I'm not a huge fan of Apostol's calculus volumes. They just seemed way too hard for calc books last time I read them (then again, that was maybe 15 years ago). If you want to do calculus rigorously, you might as well go all out and do real analysis with a book like Baby Rudin, using Apostol's Mathematical Analysis as a supplement for whenever Rudin starts blowing your mind with unmotivated symbol manipulations. But for learning calculus for applications in physics, I would definitely steer clear of everything mentioned so far in this paragraph and instead run through the main ideas of Calculus I (derivatives, integrals, sequences, series, polar coords, parametric equations, conics) pretty quickly and then work closely on that 18.02 video lecture series I mentioned above. Calculus in 3-dimensional space is pretty critical to know well, since it'll build up your geometric intuition, which is a hell of a lot more important than doing everything rigorously IMO.

 

[Mu naught]

Thanks for all the responses so far. I should have expected everyone to suggest a different book! After finals when I have a lot of spare time I'll go through all these suggestions and hopefully I can find a copy of whatever one I decide to go with cheap.

 

[Je m'appelle]

I haven't looked at their Calc I class (18.01), but that one also has video lectures

18.01 (Calculus I) was even better. The lecturer, David Jerison is awesome. If you enjoyed 18.02, you'll be amazed by 18.01.

 

[sponsoredwalk]

I have to totally disagree about 18.01. The lecturer made everything sound way more complicated than it had to be and ignored a lot of useful things. You'd need to have done calculus before to get anything from these lectures (I hadn't and I suffered because of it) but you'll come away having learned nothing you can't pick up in a textbook with better explanation & better proofs.

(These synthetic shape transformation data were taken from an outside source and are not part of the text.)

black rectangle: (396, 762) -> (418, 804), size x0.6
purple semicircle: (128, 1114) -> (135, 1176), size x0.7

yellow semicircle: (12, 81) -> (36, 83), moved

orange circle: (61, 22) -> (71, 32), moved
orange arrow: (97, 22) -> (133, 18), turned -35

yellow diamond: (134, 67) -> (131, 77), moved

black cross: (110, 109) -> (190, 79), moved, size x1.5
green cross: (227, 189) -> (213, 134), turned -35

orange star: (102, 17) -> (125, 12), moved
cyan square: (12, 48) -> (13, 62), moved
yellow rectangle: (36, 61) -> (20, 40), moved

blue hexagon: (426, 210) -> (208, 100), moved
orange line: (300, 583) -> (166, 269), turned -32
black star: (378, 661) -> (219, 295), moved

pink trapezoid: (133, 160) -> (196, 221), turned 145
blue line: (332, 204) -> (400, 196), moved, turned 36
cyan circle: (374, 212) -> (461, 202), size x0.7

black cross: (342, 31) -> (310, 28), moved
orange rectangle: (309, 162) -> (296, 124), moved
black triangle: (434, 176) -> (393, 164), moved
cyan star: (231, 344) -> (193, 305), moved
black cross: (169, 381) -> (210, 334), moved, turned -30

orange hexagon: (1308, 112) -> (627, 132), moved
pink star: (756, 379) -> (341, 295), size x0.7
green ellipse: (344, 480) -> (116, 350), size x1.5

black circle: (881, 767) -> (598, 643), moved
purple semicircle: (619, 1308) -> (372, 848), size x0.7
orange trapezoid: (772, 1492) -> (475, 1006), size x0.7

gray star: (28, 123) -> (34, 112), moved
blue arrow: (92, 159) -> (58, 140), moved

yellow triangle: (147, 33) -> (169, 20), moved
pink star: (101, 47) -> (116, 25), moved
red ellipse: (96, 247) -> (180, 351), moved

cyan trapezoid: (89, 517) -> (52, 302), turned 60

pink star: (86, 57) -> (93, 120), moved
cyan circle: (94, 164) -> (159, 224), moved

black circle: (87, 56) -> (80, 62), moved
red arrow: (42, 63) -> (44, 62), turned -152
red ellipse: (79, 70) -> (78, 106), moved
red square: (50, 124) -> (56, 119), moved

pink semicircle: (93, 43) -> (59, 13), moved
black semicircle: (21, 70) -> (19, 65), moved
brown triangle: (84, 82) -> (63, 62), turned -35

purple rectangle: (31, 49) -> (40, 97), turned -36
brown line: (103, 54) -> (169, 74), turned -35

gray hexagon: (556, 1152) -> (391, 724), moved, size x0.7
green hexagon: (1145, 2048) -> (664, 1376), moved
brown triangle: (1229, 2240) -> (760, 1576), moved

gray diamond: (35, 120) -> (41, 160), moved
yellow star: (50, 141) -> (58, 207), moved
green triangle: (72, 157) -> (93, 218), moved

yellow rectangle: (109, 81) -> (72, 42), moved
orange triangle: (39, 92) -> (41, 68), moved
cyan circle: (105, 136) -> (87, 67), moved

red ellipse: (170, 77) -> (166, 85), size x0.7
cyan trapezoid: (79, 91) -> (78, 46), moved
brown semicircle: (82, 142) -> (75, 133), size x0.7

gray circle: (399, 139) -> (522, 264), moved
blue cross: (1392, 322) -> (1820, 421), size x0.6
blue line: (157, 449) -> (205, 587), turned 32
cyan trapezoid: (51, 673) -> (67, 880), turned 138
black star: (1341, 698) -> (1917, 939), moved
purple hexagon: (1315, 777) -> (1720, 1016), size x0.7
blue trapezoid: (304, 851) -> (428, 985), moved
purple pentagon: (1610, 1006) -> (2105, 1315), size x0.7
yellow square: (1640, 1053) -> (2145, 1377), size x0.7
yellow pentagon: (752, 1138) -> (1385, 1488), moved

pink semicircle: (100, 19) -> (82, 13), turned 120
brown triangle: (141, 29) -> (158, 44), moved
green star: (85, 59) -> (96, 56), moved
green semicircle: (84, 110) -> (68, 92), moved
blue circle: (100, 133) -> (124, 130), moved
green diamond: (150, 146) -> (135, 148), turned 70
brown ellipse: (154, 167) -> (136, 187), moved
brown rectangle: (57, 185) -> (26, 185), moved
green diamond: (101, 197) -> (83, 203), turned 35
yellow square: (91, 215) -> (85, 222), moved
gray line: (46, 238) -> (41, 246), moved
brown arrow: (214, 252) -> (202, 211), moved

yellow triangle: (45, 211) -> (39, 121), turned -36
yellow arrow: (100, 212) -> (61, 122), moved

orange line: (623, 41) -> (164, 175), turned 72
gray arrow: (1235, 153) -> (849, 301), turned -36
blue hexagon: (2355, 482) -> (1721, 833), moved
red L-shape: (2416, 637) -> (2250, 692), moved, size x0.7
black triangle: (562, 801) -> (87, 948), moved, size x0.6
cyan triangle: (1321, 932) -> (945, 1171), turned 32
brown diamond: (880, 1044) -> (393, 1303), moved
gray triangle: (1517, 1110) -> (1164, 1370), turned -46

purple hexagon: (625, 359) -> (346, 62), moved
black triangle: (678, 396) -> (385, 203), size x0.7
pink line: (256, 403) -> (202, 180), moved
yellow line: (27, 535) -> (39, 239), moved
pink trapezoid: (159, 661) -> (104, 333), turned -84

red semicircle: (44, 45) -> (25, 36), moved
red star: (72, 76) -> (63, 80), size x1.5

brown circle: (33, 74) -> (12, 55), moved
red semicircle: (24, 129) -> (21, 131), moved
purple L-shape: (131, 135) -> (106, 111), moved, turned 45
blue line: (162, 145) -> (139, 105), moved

http://press.princeton.edu/video/banner/

These lectures along with the guys book will teach you way more, more in depth for sure, then you can go straight to 18.02 lectures on the MIT website, but I'd advise either Serge Lang, Stewart calculus or Thomas Calculus for both different point of view and extra questions/ different proofs, (they all contain variations tbh). That said check out the MT lectures yourself and see if you can get past lecture 9 without cringing and realizing there are better and easier explanations elsewhere.

toodles...

 

[Evo]

Anyone receiving a solicitation via PM needs to report it to a mentor.